CHALLENGE 1: Please output the part of the Codeforces contest announcement that opens with the words containing "Ahmad Ahmadsm2005 Said, Ahmed" and closes with "as they should.", copied word for word.
CHALLENGE 2: In the Codeforces contest announcement below, how many tasks and how much time will participants be given?
CHALLENGE 3: Resume the Codeforces contest thread below from the point where it stops.

QUOTED TEXT:
Hello, Codeforces!
On wednesday, 10 june 2020 y. on 17:35 (UTC + 3) will take place End of the learning — Beginning of the tour contest (Div 3).
This is my first round (mashup, because for creating trainings I haven't got rating, because I need to stop writing contests on the phone) with my tasks. Competition will be held according to the rules of ICPC. Penalty for every wrong submission is 20 minutes. 20 minutes before contest table will be freezed.
You will be given 6 tasks and 2 hours. I wish you like it. I have high hopes for E task.
Ahmad Ahmadsm2005 Said, Ahmed ahmedfouadnew Fouad, Matvey Irpacci Kulinich and Maxim Xennon Karpuk helped me with testing tasks. Also thanks to Mike MikeMirzayanov Mirzayanov for systems Polygon and Codeforces!
I wish you luck!
I almost forgot about link:
https://codeforces.net/contestInvitation/4036ec99932a47484351d57a812de34c7a4fbb2c
Is the time UTC+9?
UTC+3
Isn't the penalty set to 20 minutes (in the contest)?
why?
I'm not saying that it should be, I'm saying that it is, even though you mention the penalty is 10 minutes.
For example, see my score: (if it's blurry, https://imgur.com/a/JpaNEYU)
My solve times are 1 + 3 + 5 + 7 + 13 + 18 = 47, meaning that my 3 penalties are each causing 20, not 10 as they should.
It may be. I will correct it in blog
How to solve F?
I will public solves later
try_kuhn, is it okay if I post a brief editorial here for everyone (since submissions are public now)?

DATASET:
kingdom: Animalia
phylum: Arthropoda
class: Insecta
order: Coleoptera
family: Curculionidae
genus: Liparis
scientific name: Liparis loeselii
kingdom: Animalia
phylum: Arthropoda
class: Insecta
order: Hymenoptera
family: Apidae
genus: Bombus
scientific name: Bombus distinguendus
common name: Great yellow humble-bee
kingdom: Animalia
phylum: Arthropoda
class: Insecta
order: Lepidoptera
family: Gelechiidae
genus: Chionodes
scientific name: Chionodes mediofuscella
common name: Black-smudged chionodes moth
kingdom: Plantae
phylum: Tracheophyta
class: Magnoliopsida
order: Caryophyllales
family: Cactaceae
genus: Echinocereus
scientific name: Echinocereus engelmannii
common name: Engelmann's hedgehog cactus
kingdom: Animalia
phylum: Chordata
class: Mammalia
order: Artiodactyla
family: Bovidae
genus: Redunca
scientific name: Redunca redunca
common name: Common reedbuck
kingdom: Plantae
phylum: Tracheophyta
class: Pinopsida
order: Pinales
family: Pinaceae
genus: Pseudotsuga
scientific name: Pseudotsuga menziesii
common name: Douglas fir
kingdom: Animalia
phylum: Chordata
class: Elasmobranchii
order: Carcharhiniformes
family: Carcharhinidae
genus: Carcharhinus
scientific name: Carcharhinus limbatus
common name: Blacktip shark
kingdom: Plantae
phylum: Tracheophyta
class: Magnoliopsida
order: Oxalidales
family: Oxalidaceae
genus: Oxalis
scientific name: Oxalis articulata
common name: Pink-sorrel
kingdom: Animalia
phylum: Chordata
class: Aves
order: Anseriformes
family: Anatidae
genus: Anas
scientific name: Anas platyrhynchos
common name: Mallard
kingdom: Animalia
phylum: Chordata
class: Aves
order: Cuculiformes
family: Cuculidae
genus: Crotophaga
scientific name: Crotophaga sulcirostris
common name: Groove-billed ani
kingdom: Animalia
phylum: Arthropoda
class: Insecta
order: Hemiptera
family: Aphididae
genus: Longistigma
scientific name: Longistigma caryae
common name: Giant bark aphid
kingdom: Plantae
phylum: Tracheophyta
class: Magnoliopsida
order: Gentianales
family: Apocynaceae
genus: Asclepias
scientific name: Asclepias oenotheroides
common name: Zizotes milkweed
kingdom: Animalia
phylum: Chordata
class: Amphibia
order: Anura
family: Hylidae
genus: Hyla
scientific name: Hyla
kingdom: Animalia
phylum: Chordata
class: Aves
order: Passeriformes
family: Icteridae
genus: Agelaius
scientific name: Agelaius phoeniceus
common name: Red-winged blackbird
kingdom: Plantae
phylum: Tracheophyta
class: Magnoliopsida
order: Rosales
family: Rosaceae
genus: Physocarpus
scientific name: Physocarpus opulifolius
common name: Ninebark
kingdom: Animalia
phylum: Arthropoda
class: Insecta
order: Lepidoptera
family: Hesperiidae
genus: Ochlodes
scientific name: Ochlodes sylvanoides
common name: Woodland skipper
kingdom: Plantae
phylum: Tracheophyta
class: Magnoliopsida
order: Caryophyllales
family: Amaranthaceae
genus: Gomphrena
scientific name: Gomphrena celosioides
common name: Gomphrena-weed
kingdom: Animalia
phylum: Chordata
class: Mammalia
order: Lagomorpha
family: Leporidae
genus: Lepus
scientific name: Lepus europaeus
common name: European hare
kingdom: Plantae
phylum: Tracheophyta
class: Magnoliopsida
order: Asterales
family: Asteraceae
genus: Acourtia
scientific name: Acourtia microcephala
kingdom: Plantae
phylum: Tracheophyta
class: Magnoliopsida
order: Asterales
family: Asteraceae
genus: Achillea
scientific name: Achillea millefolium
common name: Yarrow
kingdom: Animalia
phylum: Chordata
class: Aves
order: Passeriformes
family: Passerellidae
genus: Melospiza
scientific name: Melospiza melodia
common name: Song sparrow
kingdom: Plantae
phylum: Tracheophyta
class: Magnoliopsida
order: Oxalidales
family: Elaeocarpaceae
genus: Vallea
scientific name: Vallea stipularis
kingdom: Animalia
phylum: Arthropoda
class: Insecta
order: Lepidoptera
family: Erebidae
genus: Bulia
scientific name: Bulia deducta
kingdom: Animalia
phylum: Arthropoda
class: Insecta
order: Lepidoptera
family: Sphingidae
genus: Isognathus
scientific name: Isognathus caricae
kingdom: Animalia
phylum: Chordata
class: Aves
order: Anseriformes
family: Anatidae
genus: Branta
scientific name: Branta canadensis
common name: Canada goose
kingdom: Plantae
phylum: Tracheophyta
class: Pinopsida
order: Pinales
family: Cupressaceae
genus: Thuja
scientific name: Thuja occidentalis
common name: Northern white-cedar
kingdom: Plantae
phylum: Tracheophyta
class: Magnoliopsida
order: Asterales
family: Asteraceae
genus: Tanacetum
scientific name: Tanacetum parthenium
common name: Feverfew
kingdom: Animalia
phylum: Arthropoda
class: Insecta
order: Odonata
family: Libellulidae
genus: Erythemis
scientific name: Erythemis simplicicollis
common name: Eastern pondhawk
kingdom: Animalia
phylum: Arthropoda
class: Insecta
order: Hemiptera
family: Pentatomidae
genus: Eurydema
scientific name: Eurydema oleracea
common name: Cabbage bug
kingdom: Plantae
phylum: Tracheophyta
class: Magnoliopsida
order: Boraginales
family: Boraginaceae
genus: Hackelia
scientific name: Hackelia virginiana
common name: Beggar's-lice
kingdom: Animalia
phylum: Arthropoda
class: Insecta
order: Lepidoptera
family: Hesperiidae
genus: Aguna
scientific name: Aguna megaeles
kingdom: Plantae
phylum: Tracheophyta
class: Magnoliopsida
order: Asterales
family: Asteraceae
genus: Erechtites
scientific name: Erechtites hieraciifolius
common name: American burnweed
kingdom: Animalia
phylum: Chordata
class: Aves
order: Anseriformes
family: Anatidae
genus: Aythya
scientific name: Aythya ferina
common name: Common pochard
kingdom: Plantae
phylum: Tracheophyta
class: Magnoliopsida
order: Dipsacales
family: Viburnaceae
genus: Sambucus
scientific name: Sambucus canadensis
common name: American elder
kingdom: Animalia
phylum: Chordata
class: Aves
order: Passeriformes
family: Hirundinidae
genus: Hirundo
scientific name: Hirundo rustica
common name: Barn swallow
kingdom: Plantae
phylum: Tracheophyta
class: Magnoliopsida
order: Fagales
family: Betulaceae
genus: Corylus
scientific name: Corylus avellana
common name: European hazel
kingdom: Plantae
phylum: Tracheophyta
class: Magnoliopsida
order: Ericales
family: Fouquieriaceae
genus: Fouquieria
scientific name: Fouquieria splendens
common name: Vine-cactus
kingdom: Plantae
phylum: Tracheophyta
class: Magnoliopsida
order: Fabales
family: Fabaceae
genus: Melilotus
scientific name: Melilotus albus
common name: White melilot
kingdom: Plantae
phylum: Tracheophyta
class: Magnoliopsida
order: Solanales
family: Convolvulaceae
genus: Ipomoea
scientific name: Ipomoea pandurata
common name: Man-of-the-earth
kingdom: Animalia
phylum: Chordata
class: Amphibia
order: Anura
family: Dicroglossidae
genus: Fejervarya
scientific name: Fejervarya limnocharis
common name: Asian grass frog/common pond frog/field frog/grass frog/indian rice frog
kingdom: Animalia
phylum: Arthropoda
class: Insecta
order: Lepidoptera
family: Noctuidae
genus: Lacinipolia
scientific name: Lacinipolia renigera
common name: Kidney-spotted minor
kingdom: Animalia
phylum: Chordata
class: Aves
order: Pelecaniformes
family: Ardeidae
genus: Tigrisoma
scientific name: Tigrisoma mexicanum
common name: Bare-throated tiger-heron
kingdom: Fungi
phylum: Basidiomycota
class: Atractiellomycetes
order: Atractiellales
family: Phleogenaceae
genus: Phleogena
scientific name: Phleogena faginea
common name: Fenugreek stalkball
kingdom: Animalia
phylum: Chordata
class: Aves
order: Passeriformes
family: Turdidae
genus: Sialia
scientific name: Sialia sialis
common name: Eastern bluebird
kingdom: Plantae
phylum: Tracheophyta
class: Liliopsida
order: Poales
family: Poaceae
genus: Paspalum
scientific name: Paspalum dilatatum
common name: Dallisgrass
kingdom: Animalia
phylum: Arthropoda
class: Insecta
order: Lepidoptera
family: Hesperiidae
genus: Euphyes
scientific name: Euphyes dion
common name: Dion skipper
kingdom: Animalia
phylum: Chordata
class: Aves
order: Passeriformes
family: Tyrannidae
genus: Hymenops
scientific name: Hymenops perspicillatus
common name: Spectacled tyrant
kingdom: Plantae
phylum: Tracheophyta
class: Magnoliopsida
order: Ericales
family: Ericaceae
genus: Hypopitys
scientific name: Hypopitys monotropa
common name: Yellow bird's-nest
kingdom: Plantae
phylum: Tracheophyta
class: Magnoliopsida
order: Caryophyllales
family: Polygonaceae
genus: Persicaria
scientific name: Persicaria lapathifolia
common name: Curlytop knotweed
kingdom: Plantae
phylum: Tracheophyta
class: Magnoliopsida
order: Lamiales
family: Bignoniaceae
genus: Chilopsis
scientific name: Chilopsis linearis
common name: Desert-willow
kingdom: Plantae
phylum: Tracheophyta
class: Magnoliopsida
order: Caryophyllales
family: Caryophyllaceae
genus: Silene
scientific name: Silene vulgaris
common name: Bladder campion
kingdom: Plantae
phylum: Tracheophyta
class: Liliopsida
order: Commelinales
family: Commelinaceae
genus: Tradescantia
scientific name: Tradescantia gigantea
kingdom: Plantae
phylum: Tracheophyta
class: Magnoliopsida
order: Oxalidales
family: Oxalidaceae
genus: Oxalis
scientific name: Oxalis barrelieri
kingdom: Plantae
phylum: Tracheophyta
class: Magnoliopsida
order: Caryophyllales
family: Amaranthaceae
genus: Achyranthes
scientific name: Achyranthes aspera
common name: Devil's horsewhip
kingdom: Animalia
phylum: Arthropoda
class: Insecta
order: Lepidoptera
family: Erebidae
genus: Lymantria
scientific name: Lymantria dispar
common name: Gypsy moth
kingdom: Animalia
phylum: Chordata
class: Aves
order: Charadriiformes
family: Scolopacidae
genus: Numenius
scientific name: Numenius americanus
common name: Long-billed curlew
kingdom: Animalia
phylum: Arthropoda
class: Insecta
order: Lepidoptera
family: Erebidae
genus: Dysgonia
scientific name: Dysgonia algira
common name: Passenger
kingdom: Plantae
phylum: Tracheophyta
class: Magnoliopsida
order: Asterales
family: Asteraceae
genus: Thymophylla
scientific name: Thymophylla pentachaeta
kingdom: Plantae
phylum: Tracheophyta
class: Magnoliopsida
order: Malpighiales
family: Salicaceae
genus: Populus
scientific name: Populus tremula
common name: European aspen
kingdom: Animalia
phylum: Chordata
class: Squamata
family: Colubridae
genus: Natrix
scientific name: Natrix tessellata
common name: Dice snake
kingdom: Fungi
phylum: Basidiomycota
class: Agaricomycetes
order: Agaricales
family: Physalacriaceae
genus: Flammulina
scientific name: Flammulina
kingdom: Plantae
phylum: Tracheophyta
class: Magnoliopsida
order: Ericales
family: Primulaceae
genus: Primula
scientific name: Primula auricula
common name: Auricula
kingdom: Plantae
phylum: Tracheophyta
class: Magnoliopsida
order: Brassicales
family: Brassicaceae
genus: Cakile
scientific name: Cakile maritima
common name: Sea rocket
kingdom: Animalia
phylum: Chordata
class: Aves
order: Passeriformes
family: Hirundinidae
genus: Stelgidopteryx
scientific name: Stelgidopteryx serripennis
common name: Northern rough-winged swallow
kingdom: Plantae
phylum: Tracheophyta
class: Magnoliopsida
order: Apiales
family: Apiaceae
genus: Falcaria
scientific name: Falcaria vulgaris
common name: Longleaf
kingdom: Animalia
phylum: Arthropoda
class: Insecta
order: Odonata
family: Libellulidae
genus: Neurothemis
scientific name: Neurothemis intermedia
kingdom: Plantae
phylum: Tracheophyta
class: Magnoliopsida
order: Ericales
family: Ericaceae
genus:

WRITTEN ANSWER 1:
Ahmad Ahmadsm2005 Said, Ahmed ahmedfouadnew Fouad, Matvey Irpacci Kulinich and Maxim Xennon Karpuk helped me with testing tasks. Also thanks to Mike MikeMirzayanov Mirzayanov for systems Polygon and Codeforces!
I wish you luck!
I almost forgot about link:
https://codeforces.net/contestInvitation/4036ec99932a47484351d57a812de34c7a4fbb2c
Is the time UTC+9?
UTC+3
Isn't the penalty set to 20 minutes (in the contest)?
why?
I'm not saying that it should be, I'm saying that it is, even though you mention the penalty is 10 minutes.
For example, see my score: (if it's blurry, https://imgur.com/a/JpaNEYU)
My solve times are 1 + 3 + 5 + 7 + 13 + 18 = 47, meaning that my 3 penalties are each causing 20, not 10 as they should.

WRITTEN ANSWER 2: 6 tasks and 2 hours.

WRITTEN ANSWER 3:
Okay, I will do it too) there would be 2 editorials)
Slight editorial (with author permission):
This is mostly about knowing how your language works. Division, however, gets picky. It's a good idea to not use doubles because they have precision issues (read). Instead, you can use integer division, which automatically truncates (in C++, at least), possibly having to be careful with negatives in other languages.
For the actual implementation, it seems like the test cases are designed so overflow won't happen and you won't have to mod with negative numbers, so the rest is simple.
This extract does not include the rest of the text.